REPUBLIKA.CO.ID, BANDUNG -- Kerancuan praktik adat dan istiadat dan budaya nusantara sudah semakin mengkhawatirkan.
Menurut Sekjen BP Silatnas Benny Ahmad Samu Samu, kondisi ini yang membuat pihaknya berinisiatif menggelar Konvensi Nasional penyusunan rekomendasi tentang adat, adab dan budaya nusantara 2014 di Gedung Merdeka, Ahad (23/2).
Kerancuan tersebut, misalnya, ada orang Malaysia yang menobatkan orang Indonesia sebagai raja. "Ada orang Kalimantan melibatkan gelar raja bagi orang Sulawesi. Ada orang kalimantan menobatkan orang Jawa atau sebaliknya. Ini rancu, secara tatanan adat yang benar," kata dia.

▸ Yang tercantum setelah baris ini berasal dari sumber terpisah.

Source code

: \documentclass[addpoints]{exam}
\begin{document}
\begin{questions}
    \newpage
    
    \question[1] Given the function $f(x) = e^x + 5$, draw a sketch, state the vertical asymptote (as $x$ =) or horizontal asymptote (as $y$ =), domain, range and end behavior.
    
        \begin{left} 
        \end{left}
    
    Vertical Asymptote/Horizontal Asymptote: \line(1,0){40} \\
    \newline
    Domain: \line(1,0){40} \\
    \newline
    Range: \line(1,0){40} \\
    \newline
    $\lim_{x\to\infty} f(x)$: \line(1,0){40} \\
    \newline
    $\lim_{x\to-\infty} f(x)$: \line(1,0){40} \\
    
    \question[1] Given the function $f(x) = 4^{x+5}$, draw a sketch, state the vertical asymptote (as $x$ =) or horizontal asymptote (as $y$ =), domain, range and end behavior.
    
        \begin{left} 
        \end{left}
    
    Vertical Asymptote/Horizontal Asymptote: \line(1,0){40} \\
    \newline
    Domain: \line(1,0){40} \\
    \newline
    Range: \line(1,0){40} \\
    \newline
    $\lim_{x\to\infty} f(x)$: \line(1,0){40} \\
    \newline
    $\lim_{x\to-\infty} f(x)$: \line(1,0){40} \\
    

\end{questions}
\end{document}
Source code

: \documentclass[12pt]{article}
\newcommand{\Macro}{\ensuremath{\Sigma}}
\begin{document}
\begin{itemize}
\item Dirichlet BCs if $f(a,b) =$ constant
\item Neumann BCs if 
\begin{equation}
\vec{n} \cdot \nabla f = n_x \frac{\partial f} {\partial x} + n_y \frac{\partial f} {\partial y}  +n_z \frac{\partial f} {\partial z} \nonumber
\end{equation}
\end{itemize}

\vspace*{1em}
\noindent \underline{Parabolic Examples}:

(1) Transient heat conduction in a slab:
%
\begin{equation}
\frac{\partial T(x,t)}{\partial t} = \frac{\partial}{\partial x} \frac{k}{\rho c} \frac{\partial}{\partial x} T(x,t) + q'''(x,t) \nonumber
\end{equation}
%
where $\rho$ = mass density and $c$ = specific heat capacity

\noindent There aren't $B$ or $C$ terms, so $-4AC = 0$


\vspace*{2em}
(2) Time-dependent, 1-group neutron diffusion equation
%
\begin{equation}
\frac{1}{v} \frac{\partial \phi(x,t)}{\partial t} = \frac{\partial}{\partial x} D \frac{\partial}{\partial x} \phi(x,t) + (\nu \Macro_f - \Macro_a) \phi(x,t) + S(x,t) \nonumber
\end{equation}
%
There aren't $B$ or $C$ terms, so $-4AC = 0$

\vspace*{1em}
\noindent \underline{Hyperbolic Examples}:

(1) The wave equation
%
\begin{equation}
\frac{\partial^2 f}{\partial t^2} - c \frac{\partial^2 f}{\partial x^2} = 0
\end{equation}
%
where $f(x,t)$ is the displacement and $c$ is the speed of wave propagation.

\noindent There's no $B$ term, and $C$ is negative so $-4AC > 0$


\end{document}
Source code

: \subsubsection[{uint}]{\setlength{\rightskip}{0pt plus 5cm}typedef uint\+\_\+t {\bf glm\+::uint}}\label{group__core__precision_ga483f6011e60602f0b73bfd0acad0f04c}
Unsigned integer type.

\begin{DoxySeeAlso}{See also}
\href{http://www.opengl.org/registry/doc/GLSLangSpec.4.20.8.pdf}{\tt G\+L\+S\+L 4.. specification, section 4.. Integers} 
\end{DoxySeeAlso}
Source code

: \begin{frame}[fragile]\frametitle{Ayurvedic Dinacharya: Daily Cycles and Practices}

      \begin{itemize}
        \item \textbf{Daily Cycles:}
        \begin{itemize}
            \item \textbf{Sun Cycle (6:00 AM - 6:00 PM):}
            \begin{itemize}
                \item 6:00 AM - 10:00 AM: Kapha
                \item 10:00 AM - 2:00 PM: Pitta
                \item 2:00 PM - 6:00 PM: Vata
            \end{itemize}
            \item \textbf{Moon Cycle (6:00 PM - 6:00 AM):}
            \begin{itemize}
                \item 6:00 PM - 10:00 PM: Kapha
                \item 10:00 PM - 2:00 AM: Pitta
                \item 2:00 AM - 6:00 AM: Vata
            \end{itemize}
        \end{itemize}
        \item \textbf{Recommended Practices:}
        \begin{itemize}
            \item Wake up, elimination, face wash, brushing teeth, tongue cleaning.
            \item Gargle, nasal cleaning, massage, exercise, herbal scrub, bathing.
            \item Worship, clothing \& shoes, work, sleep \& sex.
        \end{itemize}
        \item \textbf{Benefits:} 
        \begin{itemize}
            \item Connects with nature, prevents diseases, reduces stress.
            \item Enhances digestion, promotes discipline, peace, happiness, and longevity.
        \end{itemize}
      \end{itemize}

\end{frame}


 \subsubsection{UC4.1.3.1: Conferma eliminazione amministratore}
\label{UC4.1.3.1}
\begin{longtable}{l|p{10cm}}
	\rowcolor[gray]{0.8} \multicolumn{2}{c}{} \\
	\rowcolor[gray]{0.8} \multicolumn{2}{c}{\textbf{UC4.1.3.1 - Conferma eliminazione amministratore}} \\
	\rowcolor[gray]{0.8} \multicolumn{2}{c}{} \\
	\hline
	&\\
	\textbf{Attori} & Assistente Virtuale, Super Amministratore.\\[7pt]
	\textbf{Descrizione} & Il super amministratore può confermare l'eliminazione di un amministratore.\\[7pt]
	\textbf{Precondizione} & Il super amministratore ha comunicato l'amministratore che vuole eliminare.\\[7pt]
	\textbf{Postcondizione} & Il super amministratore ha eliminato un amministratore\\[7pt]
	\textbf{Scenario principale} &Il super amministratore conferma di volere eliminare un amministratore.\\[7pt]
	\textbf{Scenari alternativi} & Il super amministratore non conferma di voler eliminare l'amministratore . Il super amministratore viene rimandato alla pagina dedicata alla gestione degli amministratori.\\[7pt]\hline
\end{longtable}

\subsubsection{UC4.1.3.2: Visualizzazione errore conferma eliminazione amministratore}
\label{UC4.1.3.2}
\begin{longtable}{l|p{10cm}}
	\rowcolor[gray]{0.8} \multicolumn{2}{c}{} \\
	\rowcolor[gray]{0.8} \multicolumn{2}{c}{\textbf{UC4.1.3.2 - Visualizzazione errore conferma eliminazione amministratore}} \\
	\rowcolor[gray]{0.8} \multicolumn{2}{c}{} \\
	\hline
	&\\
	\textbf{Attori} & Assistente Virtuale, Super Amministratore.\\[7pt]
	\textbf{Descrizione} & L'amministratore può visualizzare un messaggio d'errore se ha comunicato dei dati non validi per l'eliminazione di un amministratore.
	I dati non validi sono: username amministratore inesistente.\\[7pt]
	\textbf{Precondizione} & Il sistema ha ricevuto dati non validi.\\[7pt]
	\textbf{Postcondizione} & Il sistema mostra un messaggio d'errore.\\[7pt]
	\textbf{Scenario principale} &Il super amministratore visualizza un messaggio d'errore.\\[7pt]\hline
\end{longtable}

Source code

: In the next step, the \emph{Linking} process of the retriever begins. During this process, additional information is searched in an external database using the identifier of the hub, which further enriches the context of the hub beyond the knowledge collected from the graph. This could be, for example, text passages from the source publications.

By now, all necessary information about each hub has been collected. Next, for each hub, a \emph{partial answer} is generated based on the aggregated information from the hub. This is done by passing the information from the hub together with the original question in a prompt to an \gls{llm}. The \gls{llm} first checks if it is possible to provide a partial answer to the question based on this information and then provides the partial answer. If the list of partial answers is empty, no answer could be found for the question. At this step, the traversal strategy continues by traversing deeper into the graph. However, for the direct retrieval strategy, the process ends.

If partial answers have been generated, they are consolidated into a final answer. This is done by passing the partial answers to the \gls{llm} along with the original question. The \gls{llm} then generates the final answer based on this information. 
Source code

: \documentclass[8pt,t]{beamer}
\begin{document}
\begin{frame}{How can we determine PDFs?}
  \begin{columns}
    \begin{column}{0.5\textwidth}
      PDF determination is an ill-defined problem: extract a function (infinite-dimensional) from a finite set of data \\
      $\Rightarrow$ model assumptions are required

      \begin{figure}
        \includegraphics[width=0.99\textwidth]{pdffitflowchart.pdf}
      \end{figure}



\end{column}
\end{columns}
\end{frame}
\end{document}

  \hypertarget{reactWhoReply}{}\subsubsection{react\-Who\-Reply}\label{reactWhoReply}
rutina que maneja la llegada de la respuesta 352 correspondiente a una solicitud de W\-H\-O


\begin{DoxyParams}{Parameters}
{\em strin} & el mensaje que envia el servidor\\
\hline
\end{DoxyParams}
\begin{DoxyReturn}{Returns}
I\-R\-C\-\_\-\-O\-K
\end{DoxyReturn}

Benny mengatakan pemberian gelar raja atau sultan harus berdasarkan aturan darah segaris. Berkaca pada persoalan ini pihaknya berinsiatif dan mengajak tokoh-tokoh masyarakat adat menggelar konvensi. "Kami minta dukungan pemerintah, mereka merespon di lima kementerian yang ada," katanya.
Dari konvensi ini, kata dia, pihaknya mengajak seluruh masyarakat adat nusantara yang hadir untuk sama-sama menetapkan dan mendirikan majelis ahli adat istiadat dan budaya (Mahadaya Nusantara). Mahadaya ini, pelakunya tak hanya raja dan sultan tapi semua ahli-ahli yang berhubungan dengan kebudayaan.
"Pemerintah, budayawan semua masyarakat bisa masuk dalam Mahadaya Nusantara ini. Tapi ada catatan tak ada unsur politik," katanya.
Majelis ini, kata dia, nantinya akan menjadi payung hukum bagi organisasi atau perkumpulan yang berkaitan dengan adat istiadat. Majelis ini nantinya akan jadi induk.
Pemerintah bisa berkonsultasi pada majelis ini jika ingin mengetahui mana yang benar, termasuk jika ada negara asing yang ingin tahu mana gelar yang benar.
''Selama ini ada orang mengaku. Saya sering menerima pertanyaan, apakah si A keturunan raja daerah ini atau tidak,''.
Dikatakan Benny, selagi itu ada silsilah, diakui di daerahnya, ada tatanan adat, maka benar. Namun kalau hal tersebut tak terbukti, maka salah.